Man, my poor kid is a fugitive. First he used a Goby to catch a Bass, then he was netting minnows and had little Bluegills mixed in and now this (he likes to collect shells). At this rate he'll be on the DNR's most wanted list by the time he is 10.  All kidding aside, I was not aware you could not possess an empty clam shell. I'll make sure he gets the word.


----------



## Cable

G.F. my son also picked up an empty clam shell and brought it home. I am thinking of calling the police and having an A.P.B. put out for a fugitive five year old with a clam shell and turning him in to collect the reward money for my self.
P.S. Steve I will make a donation of the reward money to this site.

Boehr thank you for all your help I know it doesn't show all the time but we all appriceate(sp) what you do for us.


----------



## tdduckman

I am pretty sure the reason for this rule was the commerical overhaverest of freshwater mussels to use as "seeds" for the cultured pearl industry. 

The pearl industry takes freshwater mussel shells and makes the "seeds" that are planted into oysters to make pearls. I believe that native mussels were threatened in Ohio, and Indiana and the rule was made to protect what we have in Michigan. I do not believe your kids will get arrested for having picked up a shell but if you have truck load of shells expect trouble.


----------



## Gone Fishing

Sorry if I sounded sarcastic about our laws. They are there for a reason and the DNR does a very good job with minimal resources to enforce them. My son is 9 and has a very good understanding of the laws that pertain to fishing. He recently passed his safe boating class (with a test score of 98% / I got 96 %) and is constantly reading about various species of fish and their habitat. I'm quite sure he will grow up to be a sportsman with great respect of our resources and laws.
Boehr, I would also like to thank you for your help and knowledge on these boards. It is very much appreciated.
John


----------



## Patriot

As one who has personal knowledge of the illegal shell harvest techniques and the consequences, they are in fact protected for a very good reason. The Mussel Act was originally passed to control the harvest of clams for buttons when that was a profitable venture. Therefore it was greatly outdated. The influx of illegal shell divers from the Kentucky Lakes region of Tennessee and Kentucky, and their attempt to raid our bigger southern rivers made the new legislation necessary. Fast money attracts certain type people who ironically also attract Conservation Officers. The first arrests of illegal shell divers was made in Grand Haven in the late 80's. They were able to make 3 to 4 thousand dollars a night on occasion.

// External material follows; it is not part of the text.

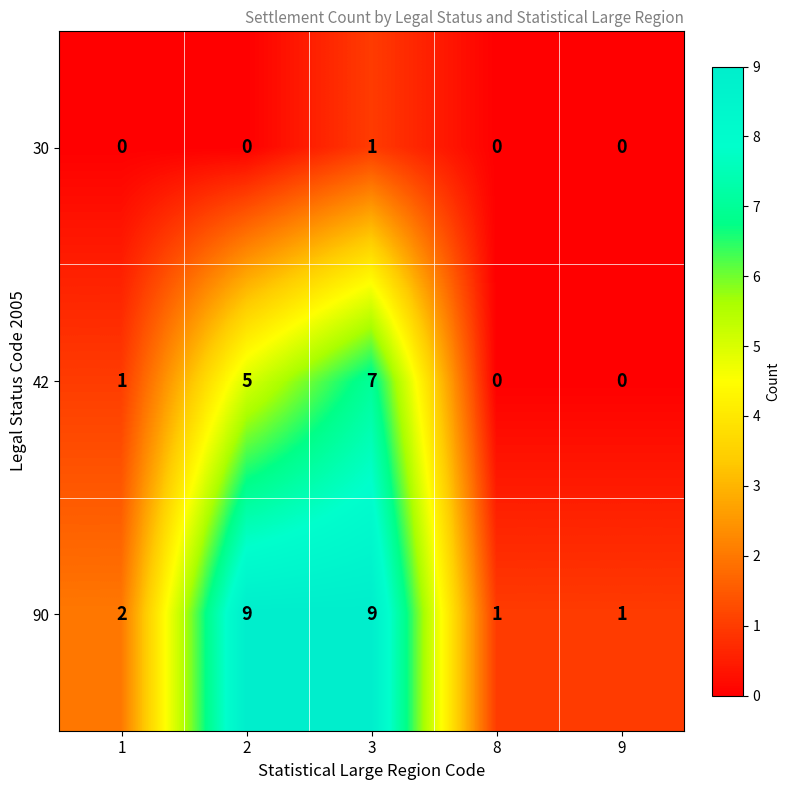

What is the sum of the 90 values at 8 and 2?

10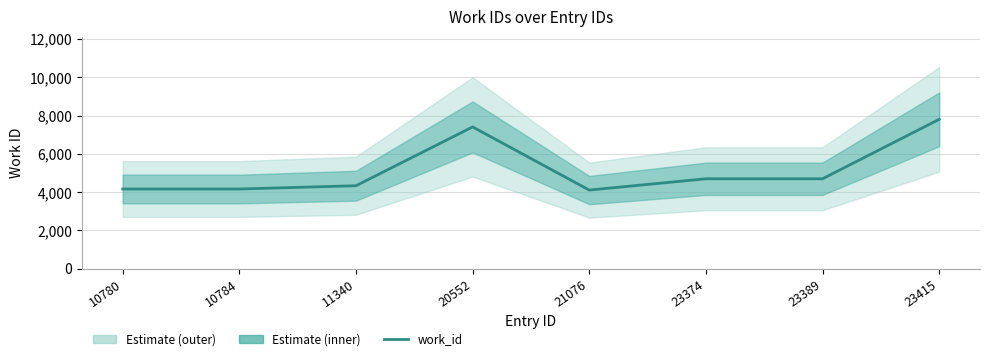

What value does the data have at 11340?

4339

Several more arrests followed before it became "less profitable" due to fines and loss of equipment. Clams are an overated bait for catfish. Cut Alwife and sucker are the bait of choice for the big cats in the spring on the Grand.


----------



## Youper

Two years ago I caught a freshwater clam on hook and line in the middle branch of the Escanaba River. It was the oddest thing to see.


----------